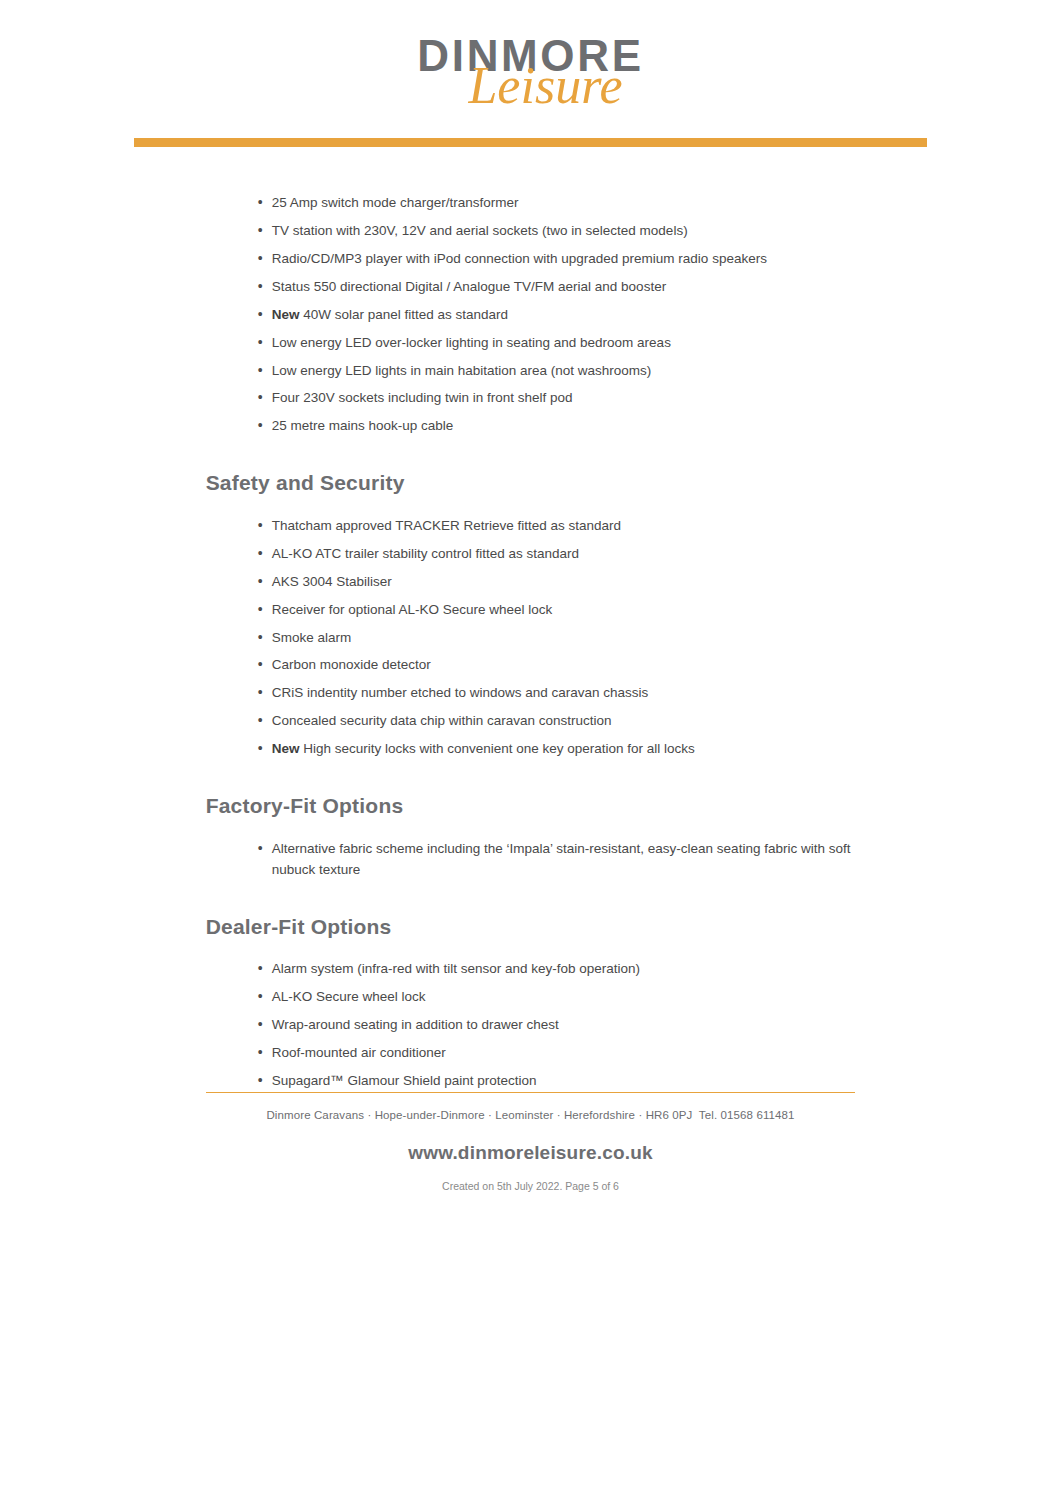DINMORE Leisure
25 Amp switch mode charger/transformer
TV station with 230V, 12V and aerial sockets (two in selected models)
Radio/CD/MP3 player with iPod connection with upgraded premium radio speakers
Status 550 directional Digital / Analogue TV/FM aerial and booster
New 40W solar panel fitted as standard
Low energy LED over-locker lighting in seating and bedroom areas
Low energy LED lights in main habitation area (not washrooms)
Four 230V sockets including twin in front shelf pod
25 metre mains hook-up cable
Safety and Security
Thatcham approved TRACKER Retrieve fitted as standard
AL-KO ATC trailer stability control fitted as standard
AKS 3004 Stabiliser
Receiver for optional AL-KO Secure wheel lock
Smoke alarm
Carbon monoxide detector
CRiS indentity number etched to windows and caravan chassis
Concealed security data chip within caravan construction
New High security locks with convenient one key operation for all locks
Factory-Fit Options
Alternative fabric scheme including the ‘Impala’ stain-resistant, easy-clean seating fabric with soft nubuck texture
Dealer-Fit Options
Alarm system (infra-red with tilt sensor and key-fob operation)
AL-KO Secure wheel lock
Wrap-around seating in addition to drawer chest
Roof-mounted air conditioner
Supagard™ Glamour Shield paint protection
Dinmore Caravans · Hope-under-Dinmore · Leominster · Herefordshire · HR6 0PJ Tel. 01568 611481
www.dinmoreleisure.co.uk
Created on 5th July 2022. Page 5 of 6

### WHAT TO PRODUCE
Return all lines in the entries above that carry the word "Options".

### RESPONSE TO THE EXERCISE
Factory-Fit Options
Dealer-Fit Options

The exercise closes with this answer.